Другая, но, в сущности, однотипная с этой форма — обращение к «ты» (или «вы»), которое вместе с подразумеваемым либо даже прямо выступающим «я» образует то же самое «мы»:

Ушло, как то уйдет всецело, Чем ты и дышишь и живешь. («Как неожиданно и ярко…») Есть целый мир в душе твоей Таинственно-волшебных дум… («Silentium!») Над вами светила молчат в вышине… («Два голоса») Каким бы строгим испытаньям Вы ни были подчинены… («Весна») Смотри, как облаком живым… («Фонтан»)

Подчас «ты» даже открыто переходит в «мы» — скажем, в стихотворении «Из края в край, из града в град…»:

И рад ли ты или не рад, Что нужды ей? Вперед, вперед! Знакомый звук нам ветр принес: Любви последнее прости…

Или:

И ты ушел, куда мы все идем. («Брат, столько лет сопутствовавший мне…»)

Это настойчивое «уклонение» от формы «я» выступает иногда даже (что уже вообще удивительно!) и в любовной лирике Тютчева:

О, как убийственно мы любим… О, как на склоне наших лет Нежней мы любим и суеверней…

Но едва ли было бы основательным понять этот отказ от формы «я» как некий специально продуманный, осознанный «прием» поэта. Это, так сказать, обнаженное проявление единой творческой воли, воплощенной так или иначе во всем, что создал поэт. Ведь многие его стихотворения написаны все же от лица «я». Но та же самая воля воплощена в них менее очевидными и прямыми «средствами». Так, например, в знаменитом «Silentium!» повелительная глагольная форма исходит как будто бы от первого лица:

Молчи, скрывайся и таи И чувства и мечты свои…
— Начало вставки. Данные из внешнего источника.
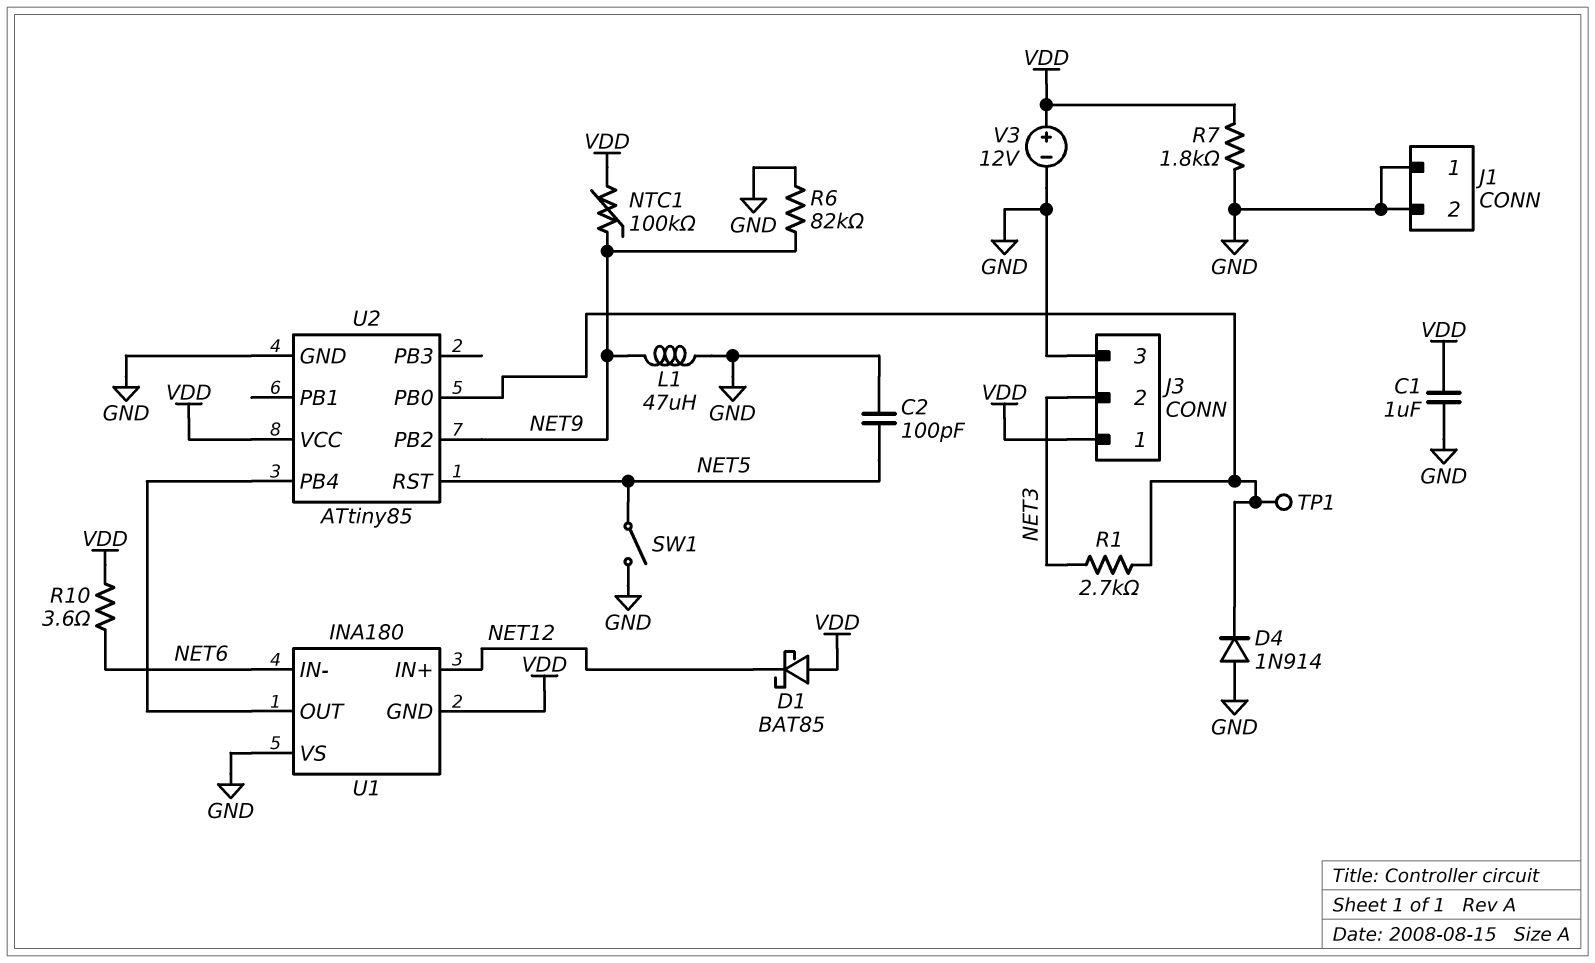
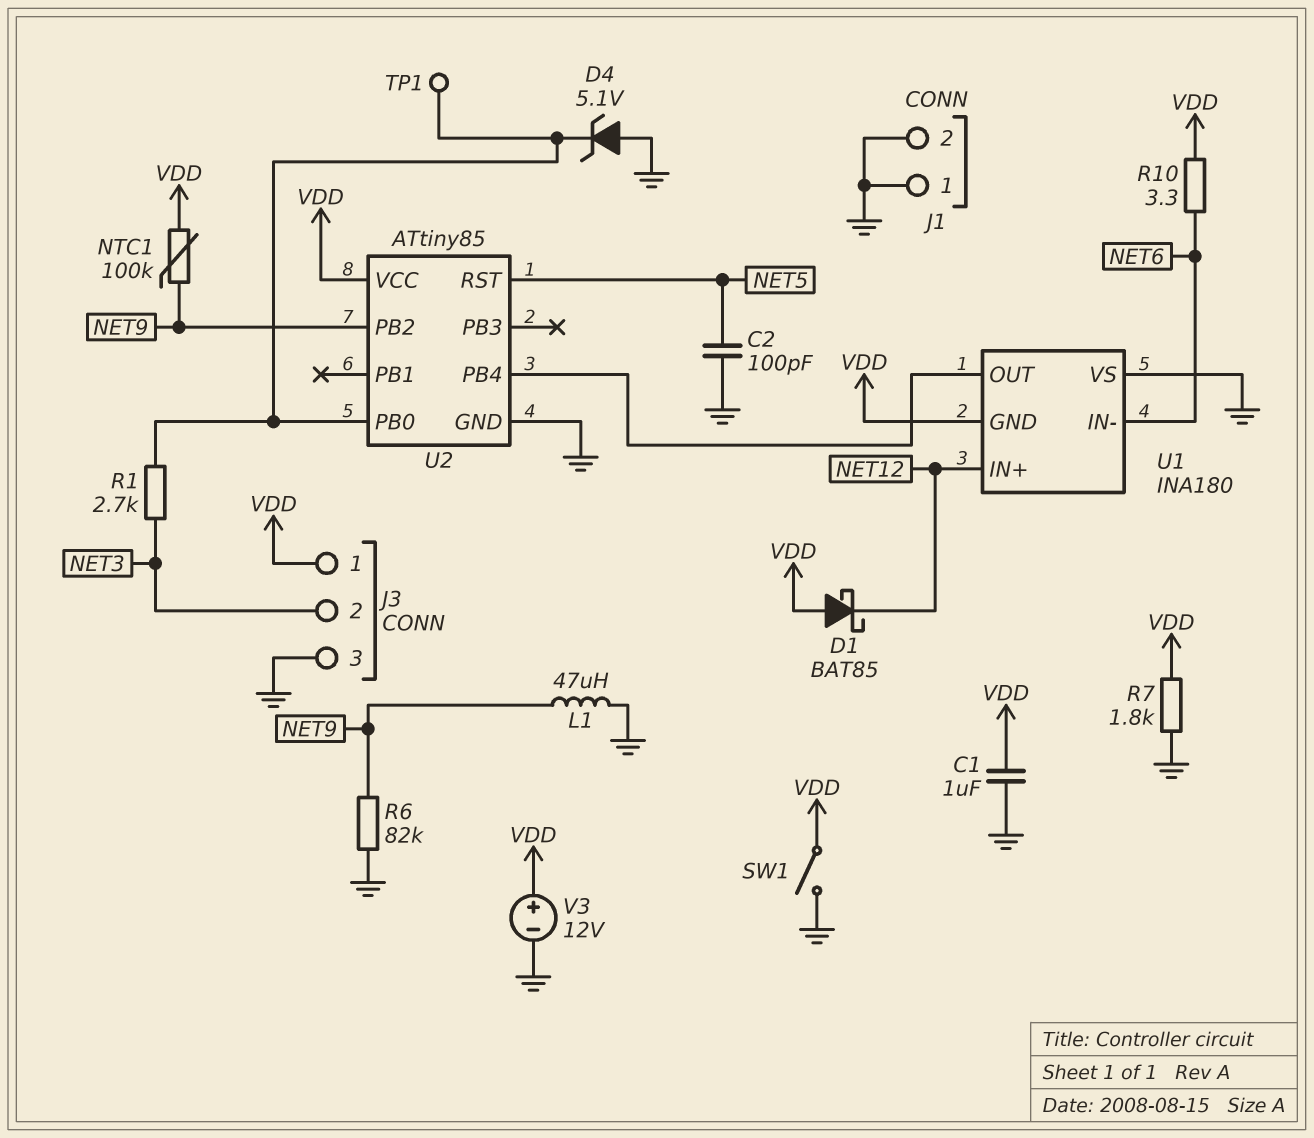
D4: diode 1N914 (A GND, K U2/PB0) -> zener 5.1V (A GND, K U2/PB0)
R10: 3.6 (NET6, VDD) -> 3.3 (NET6, VDD)
SW1: switch (GND, NET5) -> switch (GND, VDD)

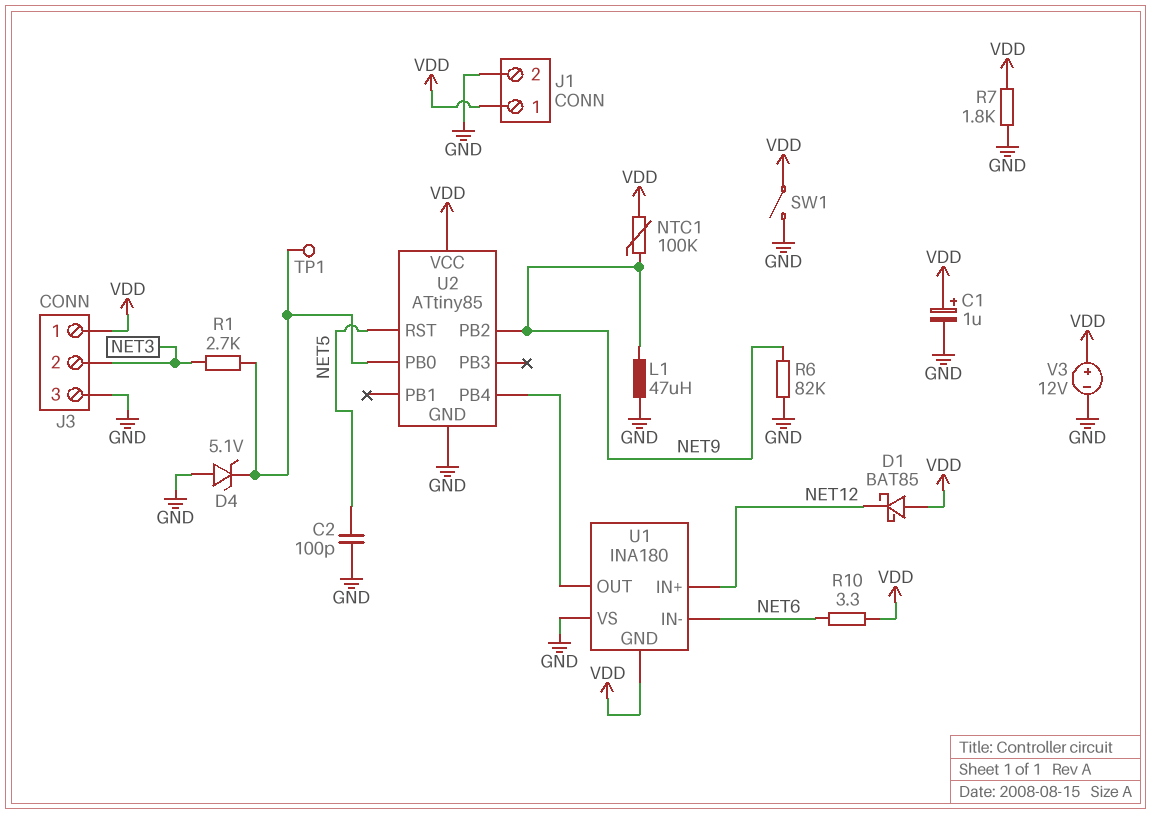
C1: 1uF (GND, VDD) -> 1uF (plus VDD, minus GND)
J1 pin 1: GND -> VDD

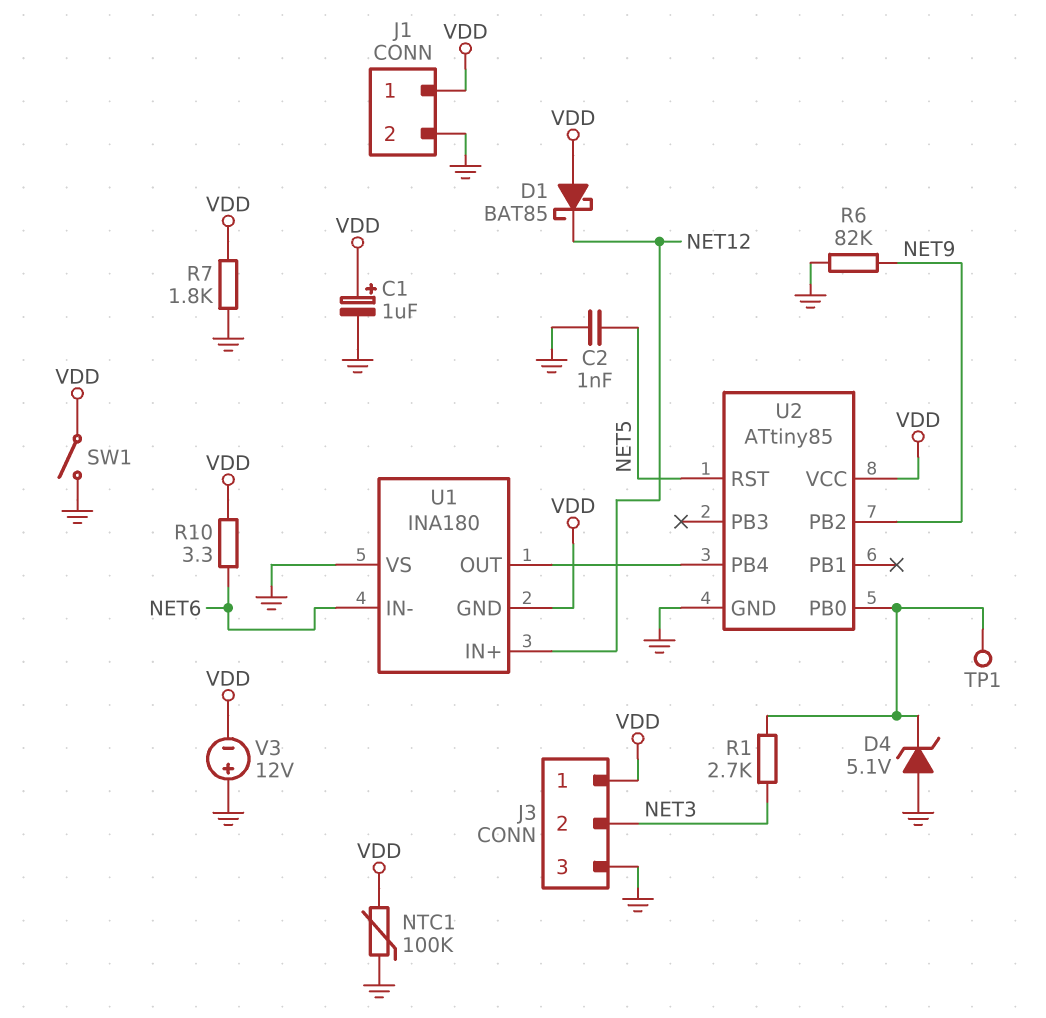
C2: 100pF (GND, NET5) -> 1nF (GND, NET5)
L1: 47uH (GND, NET9) -> none
NTC1: 100k (NET9, VDD) -> 100k (GND, VDD)
V3: 12V (plus VDD, minus GND) -> 12V (plus GND, minus VDD)

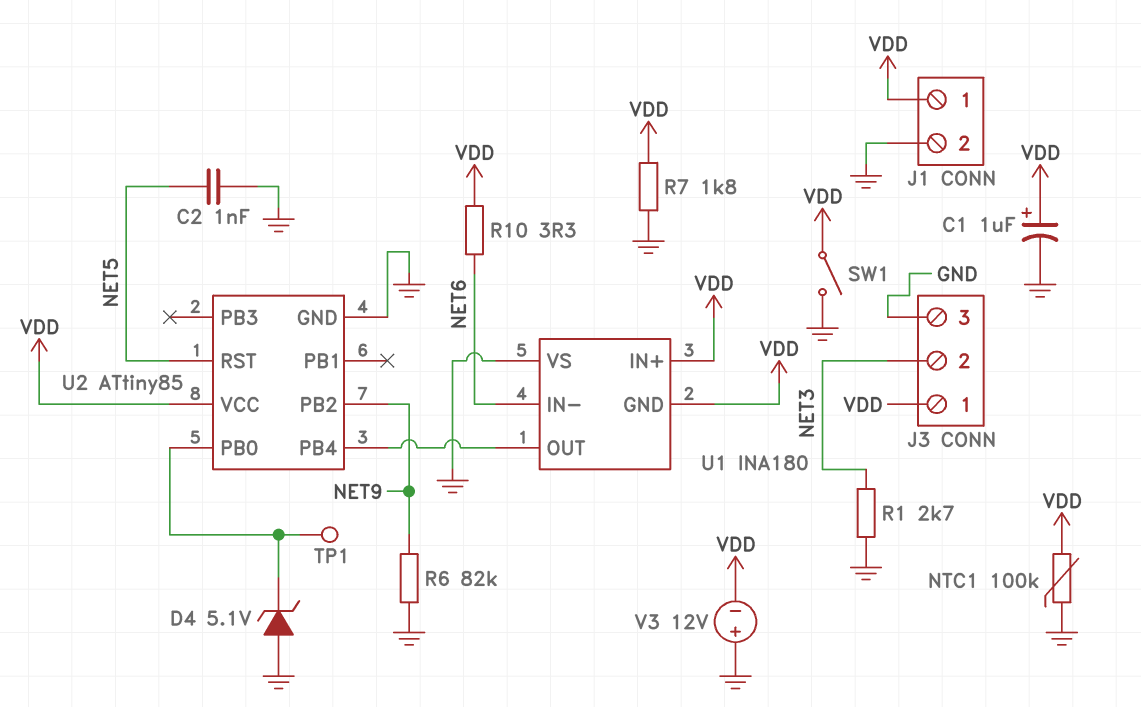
D1: schottky BAT85 (A VDD, K NET12) -> none
R1: 2.7k (NET3, U2/PB0) -> 2.7k (GND, NET3)
U1 pin IN+: NET12 -> VDD

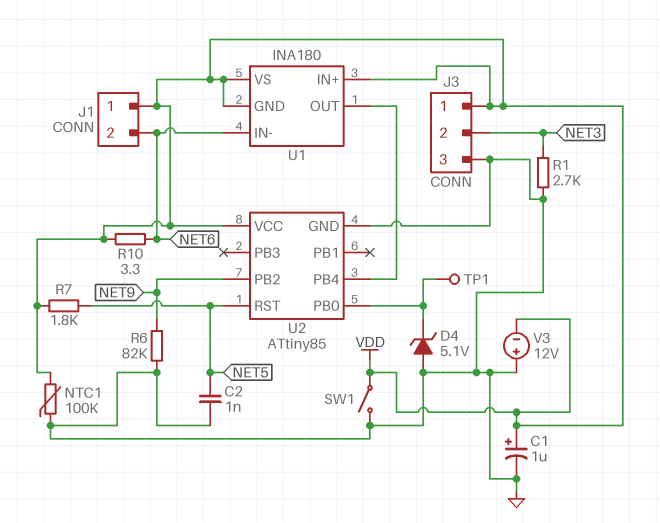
J1 pin 2: GND -> NET6
R7: 1.8k (GND, VDD) -> 1.8k (NET5, VDD)
U1 pin VS: GND -> VDD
Но в контексте тютчевской поэзии в целом стихотворение воспринимается прежде всего как обращение к самому себе любого и каждого человека. И та сокровенность «таинственно-волшебных дум», о которой поведано в стихотворении, предстает в целостности тютчевской поэзии как нечто, объединяющее людей, а вовсе не разъединяющее их. У каждого, у любого есть такая «душевная глубина», какую вообще нельзя понять «другому», но каждый из нас должен знать о молчащей глубине «другого», — вот в чем истинный смысл стихотворения, которое нередко толкуется ложно — как некий апофеоз личностной замкнутости… Ведь поэт и в этом стихотворении (самой его грамматико-синтаксической формой) обращен не к самому себе или, допустим, к надземным, надчеловеческим силам (что присуще действительно индивидуалистической поэзии), но к каждому, любому человеку.

И стоит повторить еще раз: прямое вхождение «я» в «мы», которое присуще целому ряду цитированных выше стихотворений, — это только открытое, обнаженное выражение внутренней устремленности тютчевской поэзии в целом.

Один из наиболее глубоких исследователей русского искусства Сергей Николаевич Дурылин (1877–1954) записал в 1926 году: «Я купил автограф Тютчева — „Святая ночь на небосклон взошла…“ и „Поэзия“. Смотрю на пожелтелые листки, исписанные „трудным“ почерком, каким-то гиератическим… (священным, жреческим. — В. К.), вещим почерком, — думаю с волнением, что эти трудно разбираемые буквы нанесла на бумагу властная рука, чертившая заклинания, а не стихи, водимая высшим принужденьем страстной мысли, глубоким давлением Вечного, несказуемого, рокового.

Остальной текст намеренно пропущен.